* **Passage shown**:
[Start]

"Administrative law" describes the legal structure of much of the executive branch of government, particularly the quasi-independent agencies, and the procedural constraints under which they operate. Most of these constraints are statutory; those that do involve the Constitution flow chiefly from the doctrine of SEPARATION OF POWERS and the DUE PROCESS clause. To comprehend the effects of either of these on administrative law one must understand the growth of the administrative agency in the modern American state.
The early years of the twentieth century saw both a growth in the executive branch of the federal government and, perhaps more important, increased expectations about tasks it should perform. Some have seen these changes as a natural concomitant of industrialization; some as a growth in the power of a new professional class claiming to possess a nonpolitical expertise; some as the result of political pressure developed by farmers and small-town residents who looked to government to contain corporate juggernauts; some as the consequence of the desire of those very juggernauts to gain government sanction shielding them from the competitive forces of the marketplace. Whatever the causes, federal, state, and municipal governments took on new tasks in the closing decades of the nineteenth and the opening ones of the twentieth centuries.

[End]

Data records
[Start]

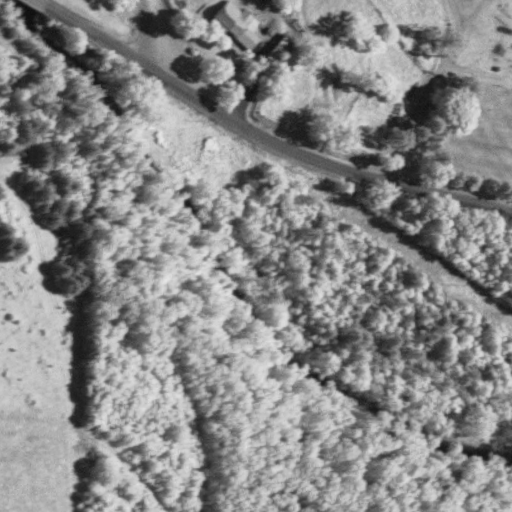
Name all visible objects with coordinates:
building: (241, 23)
road: (137, 27)
road: (420, 86)
road: (260, 132)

[End]

* **Challenges**:
**A.** In the administrative law passage, which two sources are named as the chief origins of the constitutional constraints on agencies?
**B.** Pick up the administrative law passage after its final sentence and carry it forward.

* **Answers provided**:
**A.** The doctrine of separation of powers and the due process clause.

**B.**
Agencies such as the Interstate Commerce Commission, the Federal Trade Commission, the Food and Drug Administration, and the Federal Reserve Board bore witness to national perceptions that the existing economic and social mechanisms left something to be desired and that increased government intervention was the solution. At the local level the rise of social welfare agencies and zoning boards bespoke similar concerns.
With the coming of the Great Depression the federal government sought to revive the economy through numerous public programs designed both to coordinate sectors of the nation's industrial and commercial life (the WAGNER NATIONAL LABOR RELATIONS ACT, the AGRICULTURAL ADJUSTMENT ACT, the NATIONAL INDUSTRIAL RECOVERY ACT) and to create public jobs to reduce unemployment and increase consumer demand (the Civilian Conservation Corps, the Works Progress Administration, the Public Works Administration). Such agencies, generating regulations under the statutory umbrella of broad enabling legislation, came to be a standard feature on the American scene.
In a parallel development state governments created a number of agencies to coordinate and regulate everything from barbers to new car dealers, from avocado marketing to the licensing of physicians. Some of these boards appear to function chiefly as means of controlling entry into occupations and thereby shielding current practitioners from competition, but all function as branches of the government armed with at least some forms of regulatory power.
In some respects such state and national agencies represent not a new form of...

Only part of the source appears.